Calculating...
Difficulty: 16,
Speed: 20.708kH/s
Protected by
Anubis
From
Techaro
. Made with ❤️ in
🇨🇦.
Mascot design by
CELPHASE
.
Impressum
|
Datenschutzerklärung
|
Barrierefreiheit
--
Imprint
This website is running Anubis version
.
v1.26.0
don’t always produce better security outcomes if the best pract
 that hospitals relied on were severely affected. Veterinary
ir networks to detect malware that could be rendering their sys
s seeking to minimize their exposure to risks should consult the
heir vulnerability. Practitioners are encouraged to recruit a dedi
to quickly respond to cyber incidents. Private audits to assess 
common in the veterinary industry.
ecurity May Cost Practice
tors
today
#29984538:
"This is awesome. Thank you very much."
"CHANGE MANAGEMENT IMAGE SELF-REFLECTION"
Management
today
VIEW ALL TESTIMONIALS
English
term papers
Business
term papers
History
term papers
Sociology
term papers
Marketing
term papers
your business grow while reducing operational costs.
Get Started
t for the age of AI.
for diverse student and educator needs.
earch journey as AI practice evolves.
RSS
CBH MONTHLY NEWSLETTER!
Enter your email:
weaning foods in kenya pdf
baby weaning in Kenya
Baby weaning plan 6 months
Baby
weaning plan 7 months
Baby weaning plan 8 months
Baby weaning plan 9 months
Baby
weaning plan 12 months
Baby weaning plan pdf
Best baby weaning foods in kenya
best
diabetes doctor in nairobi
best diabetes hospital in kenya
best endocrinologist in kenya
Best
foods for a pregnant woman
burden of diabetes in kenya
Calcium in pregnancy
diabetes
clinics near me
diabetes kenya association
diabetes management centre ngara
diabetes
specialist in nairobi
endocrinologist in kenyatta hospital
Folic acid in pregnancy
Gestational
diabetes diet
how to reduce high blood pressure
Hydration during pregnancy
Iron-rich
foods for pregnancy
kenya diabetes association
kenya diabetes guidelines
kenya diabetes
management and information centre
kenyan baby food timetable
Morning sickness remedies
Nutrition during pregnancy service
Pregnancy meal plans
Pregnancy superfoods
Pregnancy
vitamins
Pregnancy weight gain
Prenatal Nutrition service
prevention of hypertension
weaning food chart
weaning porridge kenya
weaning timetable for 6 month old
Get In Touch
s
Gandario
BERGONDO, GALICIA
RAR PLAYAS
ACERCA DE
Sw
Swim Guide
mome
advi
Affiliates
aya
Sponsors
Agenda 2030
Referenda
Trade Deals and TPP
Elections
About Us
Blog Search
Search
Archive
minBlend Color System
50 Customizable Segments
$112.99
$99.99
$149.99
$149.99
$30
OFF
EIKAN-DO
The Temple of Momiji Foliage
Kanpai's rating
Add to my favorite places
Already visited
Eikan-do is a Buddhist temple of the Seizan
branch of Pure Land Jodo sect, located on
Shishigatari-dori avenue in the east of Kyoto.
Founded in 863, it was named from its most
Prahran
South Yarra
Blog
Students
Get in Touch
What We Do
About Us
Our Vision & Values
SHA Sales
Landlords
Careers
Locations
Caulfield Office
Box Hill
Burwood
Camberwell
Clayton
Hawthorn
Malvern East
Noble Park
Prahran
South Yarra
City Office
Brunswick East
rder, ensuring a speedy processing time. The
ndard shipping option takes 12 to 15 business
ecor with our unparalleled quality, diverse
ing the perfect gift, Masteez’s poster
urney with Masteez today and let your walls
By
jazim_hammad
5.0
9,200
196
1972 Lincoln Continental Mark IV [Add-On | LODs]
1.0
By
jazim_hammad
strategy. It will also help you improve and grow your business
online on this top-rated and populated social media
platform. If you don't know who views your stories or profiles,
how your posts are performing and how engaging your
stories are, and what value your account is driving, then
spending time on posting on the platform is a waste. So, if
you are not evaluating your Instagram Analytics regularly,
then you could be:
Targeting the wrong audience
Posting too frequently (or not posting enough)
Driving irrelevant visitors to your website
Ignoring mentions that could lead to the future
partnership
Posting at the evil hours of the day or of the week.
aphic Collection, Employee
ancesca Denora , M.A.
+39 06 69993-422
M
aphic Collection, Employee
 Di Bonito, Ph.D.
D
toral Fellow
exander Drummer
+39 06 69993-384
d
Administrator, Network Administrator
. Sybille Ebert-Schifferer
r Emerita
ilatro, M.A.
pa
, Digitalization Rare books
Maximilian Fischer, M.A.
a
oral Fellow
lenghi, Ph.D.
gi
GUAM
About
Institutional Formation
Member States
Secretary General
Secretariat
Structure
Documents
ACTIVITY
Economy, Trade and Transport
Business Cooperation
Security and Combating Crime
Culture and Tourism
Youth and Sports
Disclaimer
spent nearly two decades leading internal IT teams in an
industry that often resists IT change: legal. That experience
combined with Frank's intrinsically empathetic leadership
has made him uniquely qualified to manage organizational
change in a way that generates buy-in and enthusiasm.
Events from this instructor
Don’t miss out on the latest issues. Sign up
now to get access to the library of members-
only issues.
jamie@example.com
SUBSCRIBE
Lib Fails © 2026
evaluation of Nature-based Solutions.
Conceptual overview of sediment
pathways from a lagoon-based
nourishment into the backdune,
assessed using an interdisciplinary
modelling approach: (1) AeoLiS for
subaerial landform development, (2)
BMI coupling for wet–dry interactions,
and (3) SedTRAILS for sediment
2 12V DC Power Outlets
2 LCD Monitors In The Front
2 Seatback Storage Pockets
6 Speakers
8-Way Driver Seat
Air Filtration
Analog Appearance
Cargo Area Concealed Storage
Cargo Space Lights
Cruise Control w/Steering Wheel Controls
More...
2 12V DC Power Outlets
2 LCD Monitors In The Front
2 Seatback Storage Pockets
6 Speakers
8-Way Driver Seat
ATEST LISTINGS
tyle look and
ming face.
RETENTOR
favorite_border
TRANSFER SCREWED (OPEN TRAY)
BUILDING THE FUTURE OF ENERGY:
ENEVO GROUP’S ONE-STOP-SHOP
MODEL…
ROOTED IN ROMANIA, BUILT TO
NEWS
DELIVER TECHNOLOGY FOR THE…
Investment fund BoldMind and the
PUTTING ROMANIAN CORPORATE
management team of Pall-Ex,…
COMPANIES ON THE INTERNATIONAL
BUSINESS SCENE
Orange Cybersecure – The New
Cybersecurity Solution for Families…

REQUIREMENT:
The answer must be a word-for-word transcription of every record above.

TASK RESULT:
Calculating...
Difficulty: 16,
Speed: 20.708kH/s
Protected by
Anubis
From
Techaro
. Made with ❤️ in
🇨🇦.
Mascot design by
CELPHASE
.
Impressum
|
Datenschutzerklärung
|
Barrierefreiheit
--
Imprint
This website is running Anubis version
.
v1.26.0
don’t always produce better security outcomes if the best pract
 that hospitals relied on were severely affected. Veterinary
ir networks to detect malware that could be rendering their sys
s seeking to minimize their exposure to risks should consult the
heir vulnerability. Practitioners are encouraged to recruit a dedi
to quickly respond to cyber incidents. Private audits to assess 
common in the veterinary industry.
ecurity May Cost Practice
tors
today
#29984538:
"This is awesome. Thank you very much."
"CHANGE MANAGEMENT IMAGE SELF-REFLECTION"
Management
today
VIEW ALL TESTIMONIALS
English
term papers
Business
term papers
History
term papers
Sociology
term papers
Marketing
term papers
your business grow while reducing operational costs.
Get Started
t for the age of AI.
for diverse student and educator needs.
earch journey as AI practice evolves.
RSS
CBH MONTHLY NEWSLETTER!
Enter your email:
weaning foods in kenya pdf
baby weaning in Kenya
Baby weaning plan 6 months
Baby
weaning plan 7 months
Baby weaning plan 8 months
Baby weaning plan 9 months
Baby
weaning plan 12 months
Baby weaning plan pdf
Best baby weaning foods in kenya
best
diabetes doctor in nairobi
best diabetes hospital in kenya
best endocrinologist in kenya
Best
foods for a pregnant woman
burden of diabetes in kenya
Calcium in pregnancy
diabetes
clinics near me
diabetes kenya association
diabetes management centre ngara
diabetes
specialist in nairobi
endocrinologist in kenyatta hospital
Folic acid in pregnancy
Gestational
diabetes diet
how to reduce high blood pressure
Hydration during pregnancy
Iron-rich
foods for pregnancy
kenya diabetes association
kenya diabetes guidelines
kenya diabetes
management and information centre
kenyan baby food timetable
Morning sickness remedies
Nutrition during pregnancy service
Pregnancy meal plans
Pregnancy superfoods
Pregnancy
vitamins
Pregnancy weight gain
Prenatal Nutrition service
prevention of hypertension
weaning food chart
weaning porridge kenya
weaning timetable for 6 month old
Get In Touch
s
Gandario
BERGONDO, GALICIA
RAR PLAYAS
ACERCA DE
Sw
Swim Guide
mome
advi
Affiliates
aya
Sponsors
Agenda 2030
Referenda
Trade Deals and TPP
Elections
About Us
Blog Search
Search
Archive
minBlend Color System
50 Customizable Segments
$112.99
$99.99
$149.99
$149.99
$30
OFF
EIKAN-DO
The Temple of Momiji Foliage
Kanpai's rating
Add to my favorite places
Already visited
Eikan-do is a Buddhist temple of the Seizan
branch of Pure Land Jodo sect, located on
Shishigatari-dori avenue in the east of Kyoto.
Founded in 863, it was named from its most
Prahran
South Yarra
Blog
Students
Get in Touch
What We Do
About Us
Our Vision & Values
SHA Sales
Landlords
Careers
Locations
Caulfield Office
Box Hill
Burwood
Camberwell
Clayton
Hawthorn
Malvern East
Noble Park
Prahran
South Yarra
City Office
Brunswick East
rder, ensuring a speedy processing time. The
ndard shipping option takes 12 to 15 business
ecor with our unparalleled quality, diverse
ing the perfect gift, Masteez’s poster
urney with Masteez today and let your walls
By
jazim_hammad
5.0
9,200
196
1972 Lincoln Continental Mark IV [Add-On | LODs]
1.0
By
jazim_hammad
strategy. It will also help you improve and grow your business
online on this top-rated and populated social media
platform. If you don't know who views your stories or profiles,
how your posts are performing and how engaging your
stories are, and what value your account is driving, then
spending time on posting on the platform is a waste. So, if
you are not evaluating your Instagram Analytics regularly,
then you could be:
Targeting the wrong audience
Posting too frequently (or not posting enough)
Driving irrelevant visitors to your website
Ignoring mentions that could lead to the future
partnership
Posting at the evil hours of the day or of the week.
aphic Collection, Employee
ancesca Denora , M.A.
+39 06 69993-422
M
aphic Collection, Employee
 Di Bonito, Ph.D.
D
toral Fellow
exander Drummer
+39 06 69993-384
d
Administrator, Network Administrator
. Sybille Ebert-Schifferer
r Emerita
ilatro, M.A.
pa
, Digitalization Rare books
Maximilian Fischer, M.A.
a
oral Fellow
lenghi, Ph.D.
gi
GUAM
About
Institutional Formation
Member States
Secretary General
Secretariat
Structure
Documents
ACTIVITY
Economy, Trade and Transport
Business Cooperation
Security and Combating Crime
Culture and Tourism
Youth and Sports
Disclaimer
spent nearly two decades leading internal IT teams in an
industry that often resists IT change: legal. That experience
combined with Frank's intrinsically empathetic leadership
has made him uniquely qualified to manage organizational
change in a way that generates buy-in and enthusiasm.
Events from this instructor
Don’t miss out on the latest issues. Sign up
now to get access to the library of members-
only issues.
jamie@example.com
SUBSCRIBE
Lib Fails © 2026
evaluation of Nature-based Solutions.
Conceptual overview of sediment
pathways from a lagoon-based
nourishment into the backdune,
assessed using an interdisciplinary
modelling approach: (1) AeoLiS for
subaerial landform development, (2)
BMI coupling for wet–dry interactions,
and (3) SedTRAILS for sediment
2 12V DC Power Outlets
2 LCD Monitors In The Front
2 Seatback Storage Pockets
6 Speakers
8-Way Driver Seat
Air Filtration
Analog Appearance
Cargo Area Concealed Storage
Cargo Space Lights
Cruise Control w/Steering Wheel Controls
More...
2 12V DC Power Outlets
2 LCD Monitors In The Front
2 Seatback Storage Pockets
6 Speakers
8-Way Driver Seat
ATEST LISTINGS
tyle look and
ming face.
RETENTOR
favorite_border
TRANSFER SCREWED (OPEN TRAY)
BUILDING THE FUTURE OF ENERGY:
ENEVO GROUP’S ONE-STOP-SHOP
MODEL…
ROOTED IN ROMANIA, BUILT TO
NEWS
DELIVER TECHNOLOGY FOR THE…
Investment fund BoldMind and the
PUTTING ROMANIAN CORPORATE
management team of Pall-Ex,…
COMPANIES ON THE INTERNATIONAL
BUSINESS SCENE
Orange Cybersecure – The New
Cybersecurity Solution for Families…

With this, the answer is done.